Liver cancer 'super vaccine' on trial in Birmingham
Doctors have taught blood cells to recognise liver cancer in a revolutionary combination treatment.
The "super vaccine" fights the disease while patients receive chemotherapy as well.
The trial is being run by The University of Birmingham and therapy is being carried out at Birmingham's Queen Elizabeth Hospital.
Liver cancer is notoriously hard to treat and although rare it is on the increase, the hospital doctors said.
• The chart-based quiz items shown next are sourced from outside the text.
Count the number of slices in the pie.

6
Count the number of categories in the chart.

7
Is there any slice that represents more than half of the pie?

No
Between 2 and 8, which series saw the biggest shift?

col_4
The therapy is under way after five years of regulatory checks took place.
Dendritic cells, which are designed to flag-up diseases attacking the body, were manufactured in a purpose-built laboratory and mixed for eight days with proteins that the cancer uses to hide.
David Beddis, 70, from Hereford, was the first patient to undergo the treatment.
The first batch of cells were injected directly into his tumour through an artery, with follow-up infusions going into his blood stream.
Once injected, the cells are intended to help the body's immune system target and destroy the cancer cells.
Seventy patients will undergo the trial, with half receiving just chemotherapy and the others also receiving the dendritic cells vaccine.
Dr Yuk Ting Ma said: "Normally, dendritic cells vaccines have been given to patients with far more advanced stages of liver cancer where the immune system is far more exhausted.
"Now we're bringing in patients with intermediate level cancer to see if boosting their immune system will boost the overall response of treatment."
The trial, funded by the National Institute for Health Research and Medical Research Council, has taken five years to pass all the regulatory challenges.
The stem cell laboratory was first used in 2016 after many teething problems. It was originally due to open in 2012.